Mesleğin yok olmaya yüz tutmasıyla beraber yetiştirecek çırakta bulamadıklarını vurgulayan Karataş, şunları kaydetti:
“Biz son nesillerin son örnekleriyiz artık. Kimse çocuğunu ezmiyor, ezdirmek istemiyor. Herkes çocuğum okusun diyor da herkesin çocuğu okursa, herkes okursa bu işleri kim yapacak. Bizim işimiz sade ayakkabıyla kalmadı. Önceden sade ayakkabı tamiratı yapardık şimdi deri mont tamirine girdik, boyasına girdik, valiz tamirine girdik, çanta tamirine girdik. Öyle oluyor ki insanlar artık getiriyorlar saatlerinin kordonlarını yaptırıyorlar. Artık iş yapabilmek için aklınıza gelebilecek her işi artık yapmaya başladık. Ayakkabı imalatı artık yapmıyoruz. Uzun zaman oldu bırakalı. Elazığ insanı olarak artık daha imalat ayakkabı giymiyorlar. Sürekli hazıra dönüyorlar, hazır giyiyorlar. Daha ucuza mahal olduğu için, daha ucuza aldıkları için. El yapımı bir ayakkabının yapımı, iyi bir ayakkabının yapımı 6 gün sürer. Kalıpta kalması lazım, kuruması lazım ki ayakkabının şekli bozulmasın. İnsanlarımız hem o kadar sabır edemiyor hem verilen emeğin karşılığını alamayınca artık imalat yapmıyoruz.”

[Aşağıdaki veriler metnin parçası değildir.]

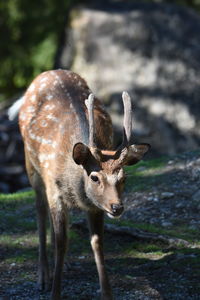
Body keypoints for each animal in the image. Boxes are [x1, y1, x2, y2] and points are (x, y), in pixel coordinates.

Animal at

“SUNİ DERİ AYAKKABILAR AYAK SAĞLIĞINI BOZUYOR”
Sağlıklı bir ayakkabının deri olması gerektiğine de dikkat çeken Karataş, sözlerini şöyle sürdürdü:
“Sağlıklı bir ayakkabının püf noktası, iç astarının da dış yüzeyinin deri olmasıdır. Şuan cin malı ayakkabı zaten Türkiye’de üretiliyor. Yüzde 90 suni deri ayakkabılar Türkiye’de üretiliyor. İlla Çin’den gelmesi şart değil. Oda zaten ayakta hastalık yapar. Deri ayakkabıda ayağın hava alış verişi olur. Ayağın terini çeker. Suni deri ayakkabı öyle değildir. İçi dışı naylon olduğu için ayakta sürekli terleme koku yapar. Oda zamanla mantara dönüşür. Bunlarda zaten artık hastalığın başlangıcıdır. Eskiye göre yapılan ayakkabılar vardı. Mesela, Elazığ’ın Pocikli yemenisi meşhurdur. Elazığ’dan başka hiçbir yerde yapılmazdı. Onun dibi köseli olmak şartıyla iç astarına kadar kösede yapılırdı. Buda insanların sağlıklı, uzun ömürlü yaşamasına sebep olurdu. Artık onlar bile yapılmıyor.”